── Given entries

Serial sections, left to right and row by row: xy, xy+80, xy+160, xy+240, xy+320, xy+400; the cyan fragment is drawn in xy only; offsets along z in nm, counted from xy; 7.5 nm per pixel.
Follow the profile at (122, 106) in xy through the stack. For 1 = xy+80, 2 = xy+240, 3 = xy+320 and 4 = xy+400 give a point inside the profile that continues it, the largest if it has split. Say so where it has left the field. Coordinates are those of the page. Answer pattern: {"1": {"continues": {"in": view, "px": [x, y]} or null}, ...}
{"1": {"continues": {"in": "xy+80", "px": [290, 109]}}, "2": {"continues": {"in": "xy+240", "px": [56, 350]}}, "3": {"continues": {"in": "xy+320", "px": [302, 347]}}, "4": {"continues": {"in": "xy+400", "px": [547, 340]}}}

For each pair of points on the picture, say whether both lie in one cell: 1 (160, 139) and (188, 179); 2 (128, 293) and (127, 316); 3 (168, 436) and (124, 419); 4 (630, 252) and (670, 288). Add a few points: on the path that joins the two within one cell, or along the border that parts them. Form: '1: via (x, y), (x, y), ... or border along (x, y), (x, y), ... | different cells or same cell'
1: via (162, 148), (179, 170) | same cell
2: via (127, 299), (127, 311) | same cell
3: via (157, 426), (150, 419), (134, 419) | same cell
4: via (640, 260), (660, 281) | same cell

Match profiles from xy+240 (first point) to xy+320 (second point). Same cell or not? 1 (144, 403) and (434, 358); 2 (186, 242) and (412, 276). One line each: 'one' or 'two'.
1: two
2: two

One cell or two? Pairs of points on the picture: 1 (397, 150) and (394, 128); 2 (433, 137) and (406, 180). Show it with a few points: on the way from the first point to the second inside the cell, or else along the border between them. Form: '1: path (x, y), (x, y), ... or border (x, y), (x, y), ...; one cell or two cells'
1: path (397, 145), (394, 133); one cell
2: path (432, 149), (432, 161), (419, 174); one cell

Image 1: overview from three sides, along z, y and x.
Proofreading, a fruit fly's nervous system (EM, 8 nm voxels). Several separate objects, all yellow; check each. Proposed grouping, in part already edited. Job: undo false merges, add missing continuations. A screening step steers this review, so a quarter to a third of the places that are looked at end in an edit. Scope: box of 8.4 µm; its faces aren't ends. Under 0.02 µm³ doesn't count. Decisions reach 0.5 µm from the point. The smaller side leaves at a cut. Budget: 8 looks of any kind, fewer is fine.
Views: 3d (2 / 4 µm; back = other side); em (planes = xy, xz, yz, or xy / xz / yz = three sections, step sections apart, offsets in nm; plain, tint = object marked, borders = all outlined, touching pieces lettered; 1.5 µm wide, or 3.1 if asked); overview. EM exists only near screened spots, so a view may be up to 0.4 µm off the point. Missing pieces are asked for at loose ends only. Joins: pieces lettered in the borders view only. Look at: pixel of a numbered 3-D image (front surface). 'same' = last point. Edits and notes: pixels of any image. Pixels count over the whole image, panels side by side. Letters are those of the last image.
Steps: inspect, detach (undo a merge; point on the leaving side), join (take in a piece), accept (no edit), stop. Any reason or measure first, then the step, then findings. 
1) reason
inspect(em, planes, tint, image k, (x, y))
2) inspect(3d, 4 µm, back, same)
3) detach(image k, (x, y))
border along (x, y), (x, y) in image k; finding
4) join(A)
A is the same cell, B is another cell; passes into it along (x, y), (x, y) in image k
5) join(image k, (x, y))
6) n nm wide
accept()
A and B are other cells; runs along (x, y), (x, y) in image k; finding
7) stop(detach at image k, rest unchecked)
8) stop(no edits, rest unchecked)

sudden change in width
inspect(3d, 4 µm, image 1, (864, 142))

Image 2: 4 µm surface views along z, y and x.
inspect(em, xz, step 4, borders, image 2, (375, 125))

────

> _Work instructions_
Each line with the word "reason" in the records above belongs in the result; copy all of them.

> _Solution to this problem_
Steps: inspect, detach (undo a merge; point on the leaving side), join (take in a piece), accept (no edit), stop. Any reason or measure first, then the step, then findings. 
1) reason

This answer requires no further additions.